Been using Wordfence for WordPress security for about two years for my site and all my client’s websites. And I must say I cannot believe I managed to manage my site without before there was such an awesome plugin. It helps me secure and monitor all the sites under my supervision for security issues and potential hacks . There are some many reason I am grateful for their great and free service. Let me give you a couple of examples.
Indispensable Wordfence Newsletter
This might not be a point to start out with as it is not related to the plugin itself, but it motivated me to write this blog post and it saved me a lot of pain. I just updated several sites I maintain for customers. I update sites regularly, but not every day. Even though it is almost every day this is not always necessary. But when I get an email from Wordfence there is a security vulnerability that is used by my client I will asap of course. And that just happened my morning reading about an issue with EWWW Image Optimizer.
Just by subscribing to their newsletter or following their blog you get this news in your inbox whenever there is a critical issue. I read about the issue, went to my iThemes site manager Dashboard and updated all sites where the plugin was installed.
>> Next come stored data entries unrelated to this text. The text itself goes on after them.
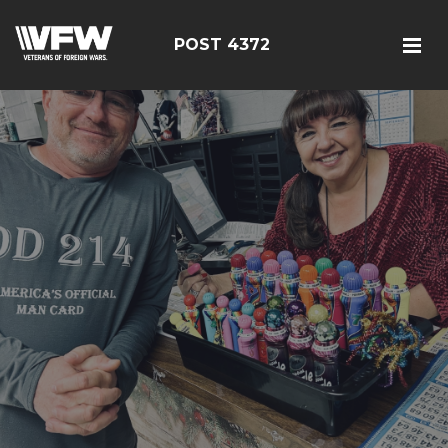
POST 4372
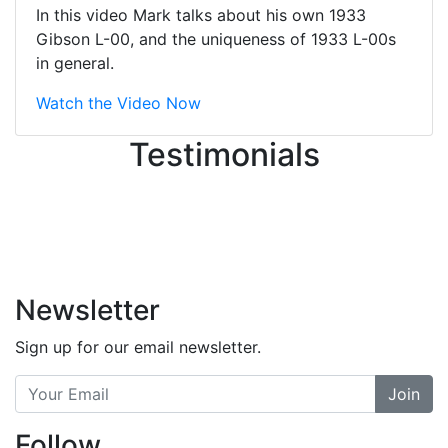
great job balancing those needs while
In this video Mark talks about his own 1933
still giving me their attention.
Gibson L-00, and the uniqueness of 1933 L-00s
Knowledgeable, friendly, and helpful.
in general.
There are some places you can just
tell the staff loves working at. This is
Watch the Video Now
one of those places... and that's
Testimonials
without getting into the incredible
inventory they have on the walls!
-
Previous
Next
Newsletter
Sign up for our email newsletter.
Join
Follow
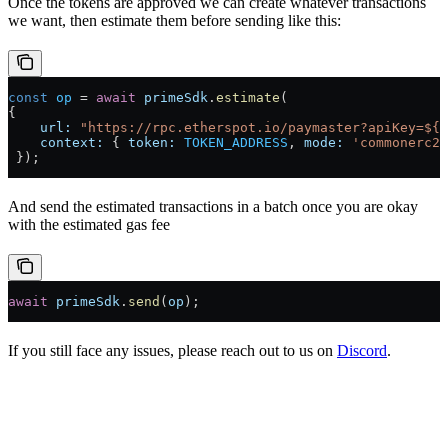
Once the tokens are approved we can create whatever transactions
we want, then estimate them before sending like this:
const
 op
 =
 await
 primeSdk
.
estimate
(
{ 
    url:
 "https://rpc.etherspot.io/paymaster?apiKey=${A
    context:
 { 
token:
 TOKEN_ADDRESS
, 
mode:
 'commonerc20
 });
And send the estimated transactions in a batch once you are okay
with the estimated gas fee
await
 primeSdk
.
send
(
op
);
If you still face any issues, please reach out to us on
Discord
.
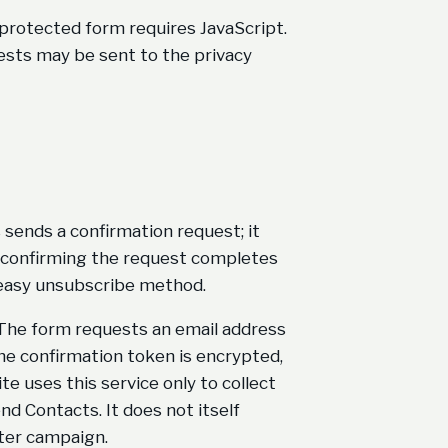
 protected form requires JavaScript.
quests may be sent to the privacy
sends a confirmation request; it
ly confirming the request completes
 easy unsubscribe method.
. The form requests an email address
 The confirmation token is encrypted,
te uses this service only to collect
d Contacts. It does not itself
ter campaign.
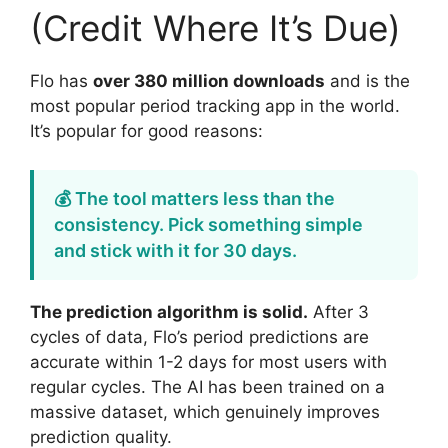
(Credit Where It’s Due)
Flo has
over 380 million downloads
and is the
most popular period tracking app in the world.
It’s popular for good reasons:
💰 The tool matters less than the
consistency. Pick something simple
and stick with it for 30 days.
The prediction algorithm is solid.
After 3
cycles of data, Flo’s period predictions are
accurate within 1-2 days for most users with
regular cycles. The AI has been trained on a
massive dataset, which genuinely improves
prediction quality.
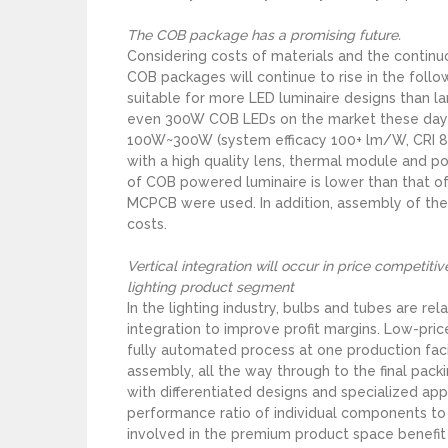
The COB package has a promising future.
Considering costs of materials and the continu
COB packages will continue to rise in the foll
suitable for more LED luminaire designs than
even 300W COB LEDs on the market these days 
100W~300W (system efficacy 100+ lm/W, CRI 80
with a high quality lens, thermal module and po
of COB powered luminaire is lower than that of 
MCPCB were used. In addition, assembly of the
costs.
Vertical integration will occur in price competit
lighting product segment
In the lighting industry, bulbs and tubes are re
integration to improve profit margins. Low-pr
fully automated process at one production facil
assembly, all the way through to the final pack
with differentiated designs and specialized app
performance ratio of individual components t
involved in the premium product space benefit l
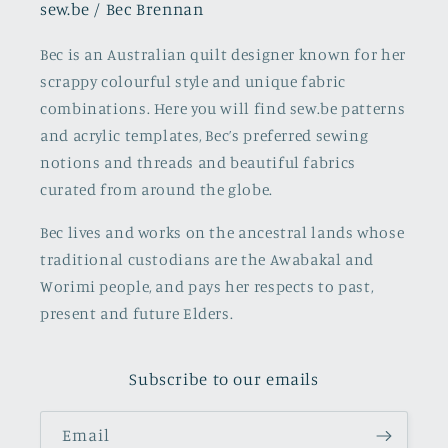
sew.be / Bec Brennan
Bec is an Australian quilt designer known for her
scrappy colourful style and unique fabric
combinations. Here you will find sew.be patterns
and acrylic templates, Bec’s preferred sewing
notions and threads and beautiful fabrics
curated from around the globe.
Bec lives and works on the ancestral lands whose
traditional custodians are the Awabakal and
Worimi people, and pays her respects to past,
present and future Elders.
Subscribe to our emails
Email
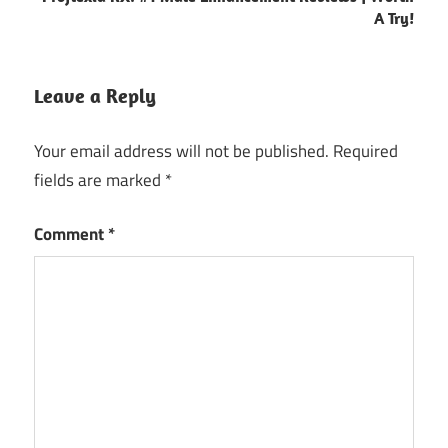
A Try!
Leave a Reply
Your email address will not be published.
Required
fields are marked
*
Comment
*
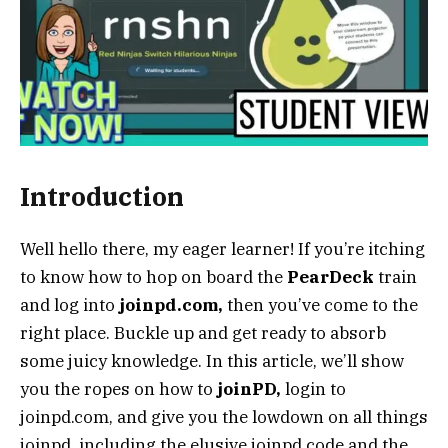
Introduction
Well hello there, my eager learner! If you’re itching
to know how to hop on board the
PearDeck
train
and log into
joinpd.com,
then you’ve come to the
right place. Buckle up and get ready to absorb
some juicy knowledge. In this article, we’ll show
you the ropes on how to
joinPD,
login to
joinpd.com, and give you the lowdown on all things
joinpd, including the elusive joinpd code and the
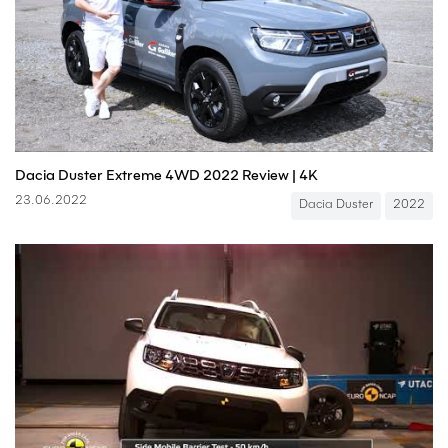
Dacia Duster Extreme 4WD 2022 Review | 4K
23.06.2022
Dacia Duster
2022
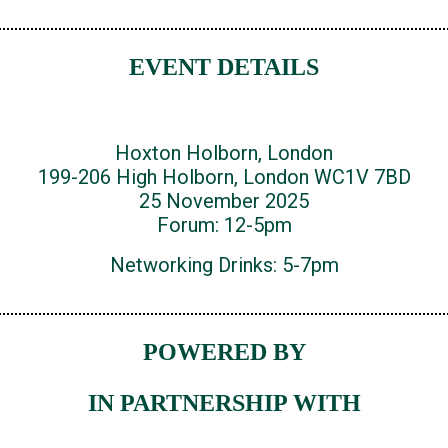
EVENT DETAILS
Hoxton Holborn, London
199-206 High Holborn, London WC1V 7BD
25 November 2025
Forum: 12-5pm
Networking Drinks: 5-7pm
POWERED BY
IN PARTNERSHIP WITH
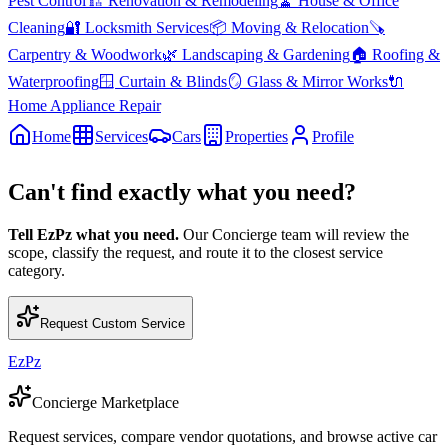
Pest Control
🏗️
Renovation & Remodeling
🧹
House & Office
Cleaning
🔐
Locksmith Services
📦
Moving & Relocation
🪚
Carpentry & Woodwork
🌿
Landscaping & Gardening
🏠
Roofing &
Waterproofing
🪟
Curtain & Blinds
🪞
Glass & Mirror Works
🔌
Home Appliance Repair
Home
Services
Cars
Properties
Profile
Can't find exactly what you need?
Tell EzPz what you need.
Our Concierge team will review the
scope, classify the request, and route it to the closest service
category.
Request Custom Service
EzPz
Concierge Marketplace
Request services, compare vendor quotations, and browse active car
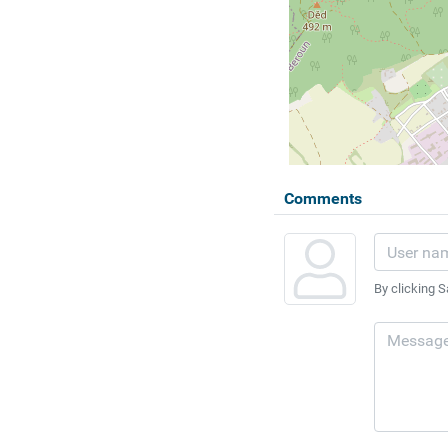
Comments
By clicking S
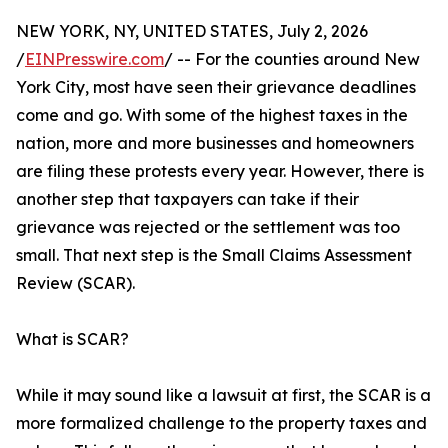
NEW YORK, NY, UNITED STATES, July 2, 2026
/
EINPresswire.com
/ -- For the counties around New
York City, most have seen their grievance deadlines
come and go. With some of the highest taxes in the
nation, more and more businesses and homeowners
are filing these protests every year. However, there is
another step that taxpayers can take if their
grievance was rejected or the settlement was too
small. That next step is the Small Claims Assessment
Review (SCAR).
What is SCAR?
While it may sound like a lawsuit at first, the SCAR is a
more formalized challenge to the property taxes and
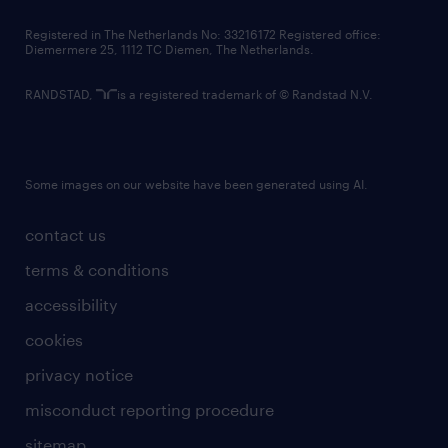
contact us
Registered in The Netherlands No: 33216172 Registered office:
Diemermere 25, 1112 TC Diemen, The Netherlands.
RANDSTAD,
is a registered trademark of © Randstad N.V.
Some images on our website have been generated using AI.
contact us
terms & conditions
accessibility
cookies
privacy notice
misconduct reporting procedure
sitemap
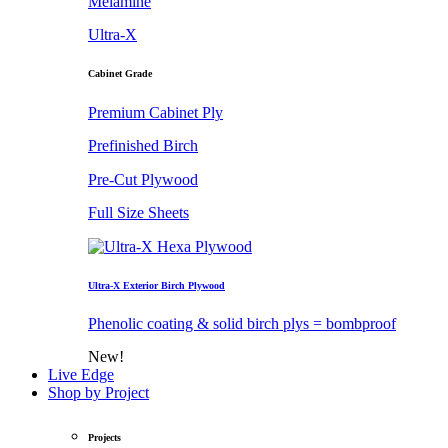
Melamine
Ultra-X
Cabinet Grade
Premium Cabinet Ply
Prefinished Birch
Pre-Cut Plywood
Full Size Sheets
Ultra-X Exterior Birch Plywood
Phenolic coating & solid birch plys = bombproof
New!
Live Edge
Shop by Project
Projects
So this simple newsletter by email saved my customers and me a lot of pain!
You can subscribe once you installed the plugin from your WordPress dashboard or by going to Wordfence’s homepage and subscribing to the newsletter in the footer:
Automatic Hack & Vulnerability Scan
You can install Wordfence and automatically scan for vulnerabilities and or hacks. You can also do these scans manually. These scans are done on a weekly basis and you get a report sent.
Scan Overview example:
Totally free of charge. Amazing is it not! Sure, you can get the premium version with things like country blocking, frontend scanning, better scheduled scanning, hardened authentication on top, but if you can live without all that for now you already have yourself an awesome security plugin
Wordfence Email Report Example:
When you configured it that way, you can be alerted when there are failed logins and or successful logins and see where they were made from. If you do check these alerts in time it can save you the hassle of someone and hacking into an account and doing serious damage! Alerts also include warnings when there is a new version for plugin x.
Example of an alert:
This is a relatively new feature and really neat as well. You can read about the Wordfence firewall in detail here, but in a nutshell this it what it protects your site against:
- MySQL Injections
- Cross Site Scripting (XSS)
- Malicious File Uploads
- Directory Traversal
- Local File Inclusion
- External Entity Expansion
And there is also the awesome learning mode I use for almost all my sites though configuring it to work well is not always ease for every server configuration. To quote Wordfence learning mode means:
When Learning Mode is active, Wordfence will “whitelist” actions that would normally be blocked, so that they will not be blocked in the future.
More information on the learning mode can be found here.
Cheap and Thorough Hack Repair Service
When you do get hacked and have the free or premium plugin you can get help getting things cleaned up. If you do not have the Pro version it will cost you $179. If you do have the Pro version it is just $120. And believe me, that is cheap. I have dealt with cleaning up websites and it can be quite a bit of work. Yes, I know the creme of the crop will do it quicker, but still. This is a sweet deal!